(Dataset records)

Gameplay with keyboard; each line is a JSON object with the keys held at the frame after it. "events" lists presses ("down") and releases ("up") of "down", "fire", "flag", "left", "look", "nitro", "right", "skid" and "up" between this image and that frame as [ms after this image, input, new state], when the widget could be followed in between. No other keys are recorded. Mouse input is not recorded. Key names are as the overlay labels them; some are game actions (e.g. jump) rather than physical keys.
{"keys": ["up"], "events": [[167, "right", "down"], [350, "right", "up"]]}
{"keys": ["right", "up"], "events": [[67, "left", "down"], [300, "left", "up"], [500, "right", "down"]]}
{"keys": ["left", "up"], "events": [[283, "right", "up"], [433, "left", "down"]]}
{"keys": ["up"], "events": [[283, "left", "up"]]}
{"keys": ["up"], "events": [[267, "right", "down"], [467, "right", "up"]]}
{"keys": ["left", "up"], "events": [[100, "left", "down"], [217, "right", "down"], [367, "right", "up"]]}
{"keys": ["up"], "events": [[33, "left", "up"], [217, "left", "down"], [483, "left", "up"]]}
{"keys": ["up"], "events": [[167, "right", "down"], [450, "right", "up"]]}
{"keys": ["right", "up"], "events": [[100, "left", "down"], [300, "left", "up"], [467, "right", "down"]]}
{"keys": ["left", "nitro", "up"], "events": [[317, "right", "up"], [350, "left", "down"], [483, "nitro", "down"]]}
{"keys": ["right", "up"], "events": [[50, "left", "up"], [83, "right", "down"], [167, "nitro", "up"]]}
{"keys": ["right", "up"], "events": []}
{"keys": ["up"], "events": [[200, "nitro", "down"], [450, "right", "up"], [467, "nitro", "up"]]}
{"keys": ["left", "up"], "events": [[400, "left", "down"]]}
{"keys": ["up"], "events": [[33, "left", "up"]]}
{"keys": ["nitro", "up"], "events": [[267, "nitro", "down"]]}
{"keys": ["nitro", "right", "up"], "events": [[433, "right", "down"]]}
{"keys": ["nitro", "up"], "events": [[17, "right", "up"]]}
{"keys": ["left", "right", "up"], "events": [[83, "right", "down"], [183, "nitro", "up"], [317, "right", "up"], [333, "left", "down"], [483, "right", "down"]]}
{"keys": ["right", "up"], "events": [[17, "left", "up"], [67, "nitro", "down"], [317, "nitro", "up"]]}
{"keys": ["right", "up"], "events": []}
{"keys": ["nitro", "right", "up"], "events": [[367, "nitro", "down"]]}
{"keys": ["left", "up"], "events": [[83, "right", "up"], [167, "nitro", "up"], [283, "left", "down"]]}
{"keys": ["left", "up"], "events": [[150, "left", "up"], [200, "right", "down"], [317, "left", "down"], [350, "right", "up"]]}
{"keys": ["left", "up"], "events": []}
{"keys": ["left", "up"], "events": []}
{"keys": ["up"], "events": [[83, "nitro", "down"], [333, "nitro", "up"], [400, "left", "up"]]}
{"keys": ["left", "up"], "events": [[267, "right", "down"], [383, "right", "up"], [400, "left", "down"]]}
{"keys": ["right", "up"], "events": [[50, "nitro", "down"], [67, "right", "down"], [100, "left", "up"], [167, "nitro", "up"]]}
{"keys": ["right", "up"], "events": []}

(End Dataset records)

▸ What the task asks: Every record should be output precisely as it was given.

▸ Output for this exercise:
Gameplay with keyboard; each line is a JSON object with the keys held at the frame after it. "events" lists presses ("down") and releases ("up") of "down", "fire", "flag", "left", "look", "nitro", "right", "skid" and "up" between this image and that frame as [ms after this image, input, new state], when the widget could be followed in between. No other keys are recorded. Mouse input is not recorded. Key names are as the overlay labels them; some are game actions (e.g. jump) rather than physical keys.
{"keys": ["up"], "events": [[167, "right", "down"], [350, "right", "up"]]}
{"keys": ["right", "up"], "events": [[67, "left", "down"], [300, "left", "up"], [500, "right", "down"]]}
{"keys": ["left", "up"], "events": [[283, "right", "up"], [433, "left", "down"]]}
{"keys": ["up"], "events": [[283, "left", "up"]]}
{"keys": ["up"], "events": [[267, "right", "down"], [467, "right", "up"]]}
{"keys": ["left", "up"], "events": [[100, "left", "down"], [217, "right", "down"], [367, "right", "up"]]}
{"keys": ["up"], "events": [[33, "left", "up"], [217, "left", "down"], [483, "left", "up"]]}
{"keys": ["up"], "events": [[167, "right", "down"], [450, "right", "up"]]}
{"keys": ["right", "up"], "events": [[100, "left", "down"], [300, "left", "up"], [467, "right", "down"]]}
{"keys": ["left", "nitro", "up"], "events": [[317, "right", "up"], [350, "left", "down"], [483, "nitro", "down"]]}
{"keys": ["right", "up"], "events": [[50, "left", "up"], [83, "right", "down"], [167, "nitro", "up"]]}
{"keys": ["right", "up"], "events": []}
{"keys": ["up"], "events": [[200, "nitro", "down"], [450, "right", "up"], [467, "nitro", "up"]]}
{"keys": ["left", "up"], "events": [[400, "left", "down"]]}
{"keys": ["up"], "events": [[33, "left", "up"]]}
{"keys": ["nitro", "up"], "events": [[267, "nitro", "down"]]}
{"keys": ["nitro", "right", "up"], "events": [[433, "right", "down"]]}
{"keys": ["nitro", "up"], "events": [[17, "right", "up"]]}
{"keys": ["left", "right", "up"], "events": [[83, "right", "down"], [183, "nitro", "up"], [317, "right", "up"], [333, "left", "down"], [483, "right", "down"]]}
{"keys": ["right", "up"], "events": [[17, "left", "up"], [67, "nitro", "down"], [317, "nitro", "up"]]}
{"keys": ["right", "up"], "events": []}
{"keys": ["nitro", "right", "up"], "events": [[367, "nitro", "down"]]}
{"keys": ["left", "up"], "events": [[83, "right", "up"], [167, "nitro", "up"], [283, "left", "down"]]}
{"keys": ["left", "up"], "events": [[150, "left", "up"], [200, "right", "down"], [317, "left", "down"], [350, "right", "up"]]}
{"keys": ["left", "up"], "events": []}
{"keys": ["left", "up"], "events": []}
{"keys": ["up"], "events": [[83, "nitro", "down"], [333, "nitro", "up"], [400, "left", "up"]]}
{"keys": ["left", "up"], "events": [[267, "right", "down"], [383, "right", "up"], [400, "left", "down"]]}
{"keys": ["right", "up"], "events": [[50, "nitro", "down"], [67, "right", "down"], [100, "left", "up"], [167, "nitro", "up"]]}
{"keys": ["right", "up"], "events": []}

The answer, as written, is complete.